A história verdadeira da Crise dos Mísseis,
ao que me conste, está só no livro de Ernest R. May e Philip D. Zelikow,
"The Kennedy Tapes", levado a bom e honesto filme por Roger Donaldson
com o titulo brasileiro de "Treze dias que abalaram o mundo".
Bush, o filho, violou o acordo. De lá para
cá, a Rússia voltou a ser progressivamente cercada. Biden, mal assumira,
aumentou o cerco. Putin repete a resposta de Kruchov.

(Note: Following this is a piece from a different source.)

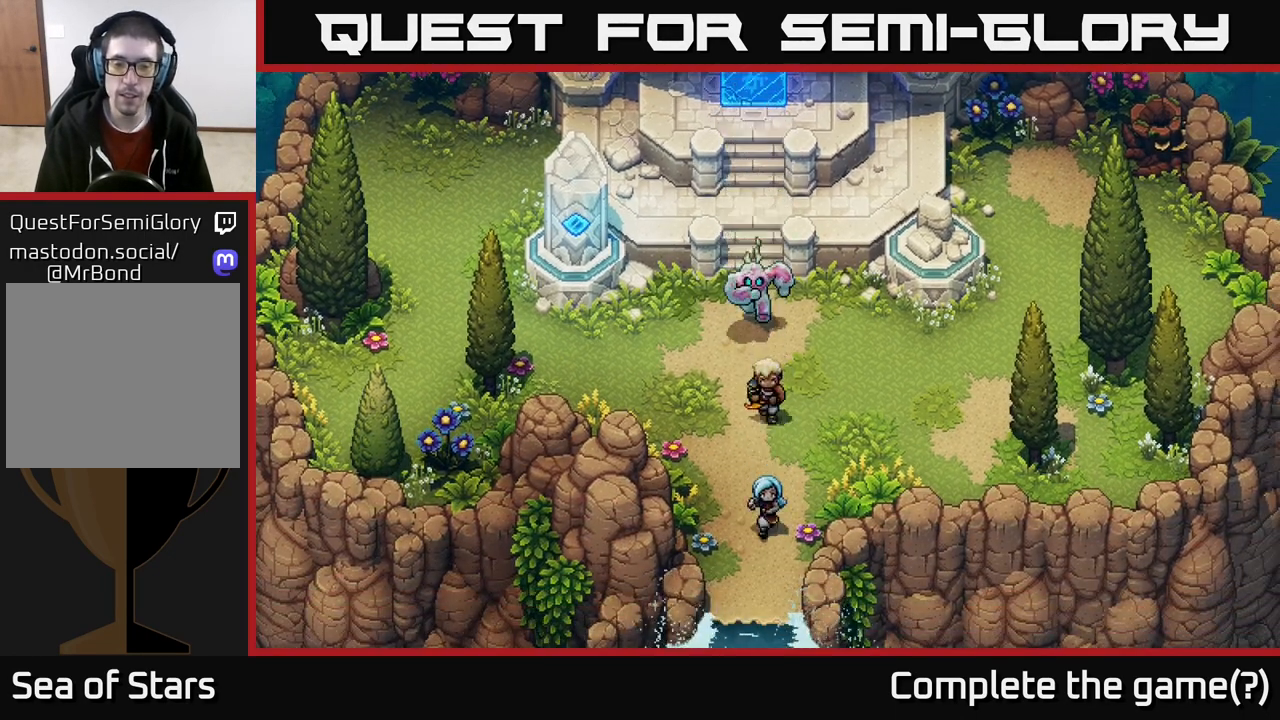
{"buttons": ["A"], "left_stick": "down", "right_stick": "center", "events": [[417, "A", "down"]]}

A ida a Putin, que os americanos repelem,
sujeita Bolsonaro a temores sobre o que dirá por lá. A preocupação nesse
sentido, suponho, deve dirigir-se ao intérprete russo. Seja quem for, é ele o
cúmulo dos infelizes entre seus pares. Cairá em perplexidade sem solução, se
ouve o Bolsonaro típico, esse que indaga assim sobre a
cidade de padre Cícero: "De que cidade fica lá? Não sabem que cidade
fica padre Cícero?"
O risco de que Putin suponha ser seu
tradutor o imbecil, tomando as providências comuns, é o mais preocupante do
encontro. Mas enfim propõe uma finalidade para a ida a Moscou de Bolsonaro e
dos seus militares empijamados: testar, para Putin, os intérpretes russos.
Eleitorado que espera Moro é o do litoral
de Minas
Em campanha no Nordeste, Moro
falou de sua conversa com um agricultor do agreste cearense, região inexistente
no Ceará. Perde tempo em casa de Lula e Ciro. O eleitorado que o espera com
ansiedade é o do litoral de Minas.
Os responsáveis
Por falar em Moro, o que
é sempre agradável, a entrevista-propaganda de cinco horas com seu
cabo-eleitoral Monark não
lhe rendeu repercussão alguma. A não ser pela maconha que ali fumou sem tocar
nos cigarros. Mas sua defesa de Kim
Kataguiri por propor a legalidade para um partido nazista é, mais do
que interpretável, explícita e definidora. Ver
na proposta de Kim apenas "gafe verbal" é má-fé de
primarismo bolsonarista.
Os agitadores extremistas, bem
representados pelos nazistóides Monarks, Kataguiris e cia., foram criados por
dinheiro de grupos conspiratórios de empresários. Exibem o tipo de contribuição
que essa mentalidade, não pré-histórica, anti-histórica dá à degradação
política que tanto critica.
Antes de reforma administrativa, reforma tributária, reforma do IR, seria básico reformar o poder dessa gente que, não é de agora, fomenta o crime político e o crime antissocial.
Janio de Freitas sendo direto e claríssimo.